The vineyard produces primarily cabernet sauvignon. All their grapes are grown on the property’s 64 acres of vineyards, which are planted at three different elevations. Tours guide visitors through all four levels of The Cave onto the hillside to see the crops and to the library for tastings that are paired with culinary offerings utilizing fruits and vegetables grown in their gardens. “It’s a one-on-one experience,” Palmaz says, “in which you can get the whole story.”
Dirt isn’t just dirt in wine country. The Rudd Estate, located in the heart of Oakville, has rich, red volcanic soil. “You can see the color of our soil when driving down Silverado Trail,” Wendi Green, the Rudd Estate marketing director, says. The volcanic rock is part of the family-run estate’s wines in more ways than one. When Leslie and Susan Rudd purchased the 56 acres in 1996, they expanded the existing caves, using rocks pulled from the vineyards for the stone walls around the property’s perimeter. Pulverized rocks were also incorporated into the winery’s custom concrete tanks. “The land is always part of the process,” Green notes.

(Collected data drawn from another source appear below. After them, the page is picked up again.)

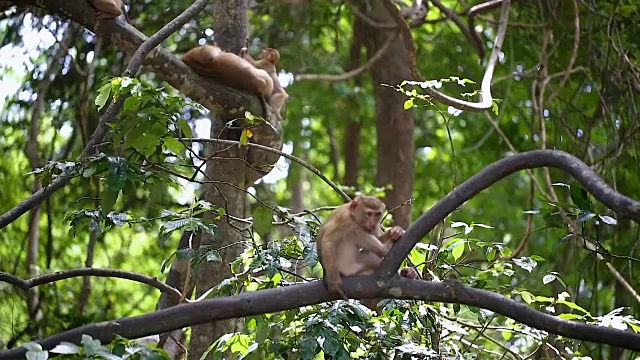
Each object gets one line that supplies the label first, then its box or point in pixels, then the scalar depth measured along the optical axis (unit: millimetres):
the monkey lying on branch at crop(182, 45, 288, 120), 10148
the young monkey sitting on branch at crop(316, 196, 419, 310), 8668
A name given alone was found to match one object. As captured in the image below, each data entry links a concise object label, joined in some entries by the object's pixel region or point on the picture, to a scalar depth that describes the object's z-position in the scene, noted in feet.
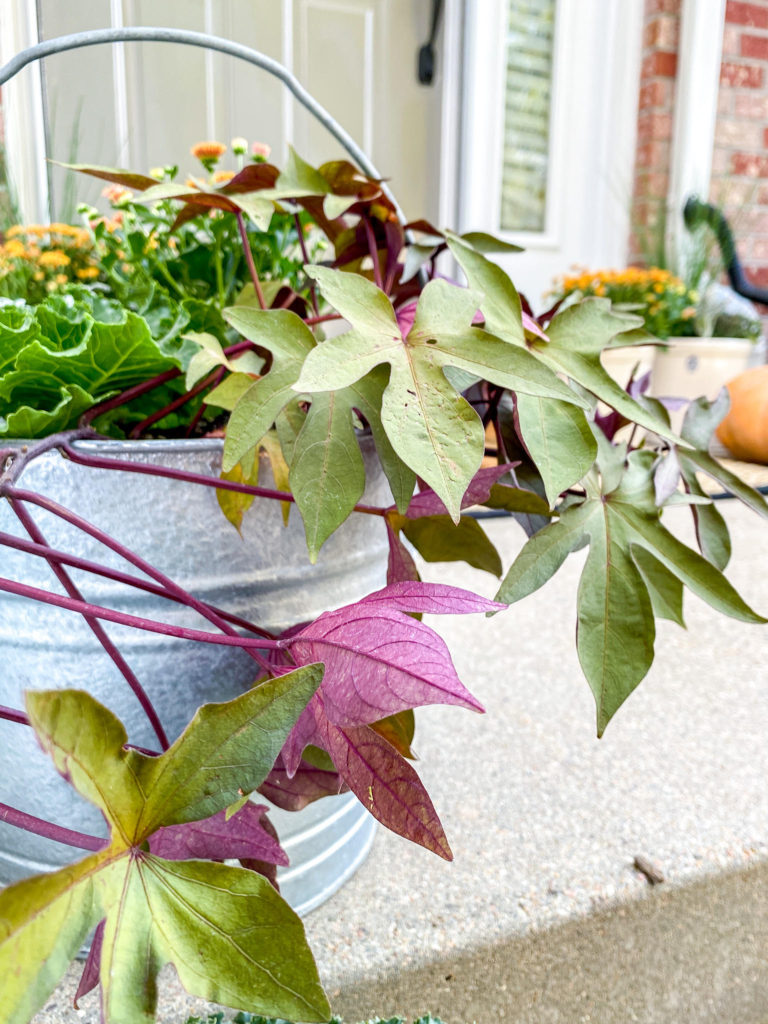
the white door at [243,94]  5.23
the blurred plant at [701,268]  6.95
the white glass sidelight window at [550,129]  7.65
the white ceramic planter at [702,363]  6.24
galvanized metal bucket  1.28
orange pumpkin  4.92
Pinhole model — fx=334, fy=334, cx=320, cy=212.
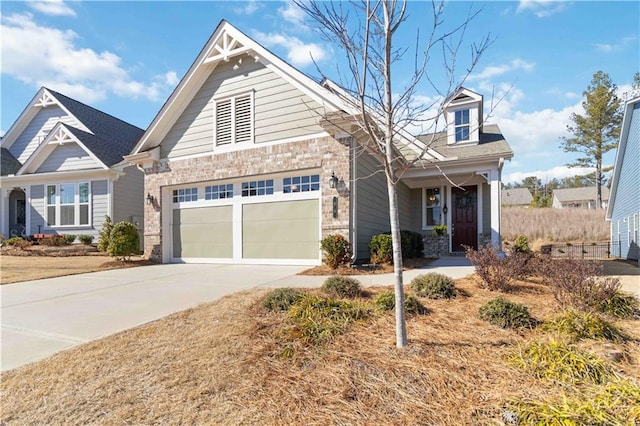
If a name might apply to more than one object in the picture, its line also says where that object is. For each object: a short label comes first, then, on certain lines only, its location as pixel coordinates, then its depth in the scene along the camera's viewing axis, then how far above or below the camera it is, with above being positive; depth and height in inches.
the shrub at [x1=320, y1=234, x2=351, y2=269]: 315.6 -30.3
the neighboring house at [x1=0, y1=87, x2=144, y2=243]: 599.8 +75.8
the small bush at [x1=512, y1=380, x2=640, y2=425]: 75.0 -45.4
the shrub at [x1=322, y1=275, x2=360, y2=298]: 192.5 -40.4
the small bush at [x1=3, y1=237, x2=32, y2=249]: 553.3 -36.0
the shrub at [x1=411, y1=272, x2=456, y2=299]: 187.2 -40.1
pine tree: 969.5 +271.7
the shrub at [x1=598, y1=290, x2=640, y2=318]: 154.7 -43.1
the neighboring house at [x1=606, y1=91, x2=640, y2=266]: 462.9 +46.1
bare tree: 120.3 +58.5
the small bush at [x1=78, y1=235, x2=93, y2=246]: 575.5 -31.8
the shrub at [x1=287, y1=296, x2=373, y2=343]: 135.2 -44.2
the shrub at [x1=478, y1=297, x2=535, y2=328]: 138.6 -41.9
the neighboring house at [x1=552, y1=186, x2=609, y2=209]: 1649.7 +95.9
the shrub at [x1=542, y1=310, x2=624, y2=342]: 123.1 -42.4
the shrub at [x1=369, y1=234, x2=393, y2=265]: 331.9 -31.9
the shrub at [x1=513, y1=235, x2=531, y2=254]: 357.1 -32.1
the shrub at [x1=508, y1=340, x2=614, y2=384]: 94.9 -44.4
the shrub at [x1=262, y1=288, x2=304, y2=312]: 169.5 -41.9
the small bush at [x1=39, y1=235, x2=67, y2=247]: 577.0 -34.8
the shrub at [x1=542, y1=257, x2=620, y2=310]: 153.0 -34.2
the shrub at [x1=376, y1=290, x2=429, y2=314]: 159.3 -42.1
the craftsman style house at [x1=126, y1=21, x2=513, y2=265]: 350.9 +59.9
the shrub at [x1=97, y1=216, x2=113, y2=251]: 425.4 -22.7
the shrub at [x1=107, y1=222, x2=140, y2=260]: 414.3 -25.7
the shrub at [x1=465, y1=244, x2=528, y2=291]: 203.2 -32.4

Today, the couple’s daughter, Samantha Rudd, is in charge of the flourishing vineyard, which produces predominantly cabernet sauvignon. The land is farmed organically and biodynamically by a dedicated in-house team. “Each crew member cares for his or her own row of vines from start to finish, year after year,” Green says. “It’s that attention to detail that sets us apart.” Guest visits begin in the vineyards, continue through the extensive California-inspired gardens, into the estate’s winemaking workshop, and end with an outdoor tasting overlooking the lake. If you come during the winter season, you can catch a glimpse of the dozen-plus sheep that eat the cover crop and naturally fertilize the land. “There’s a wonderful energy here,” Green says.
“You feel like you’re visiting the family’s home.”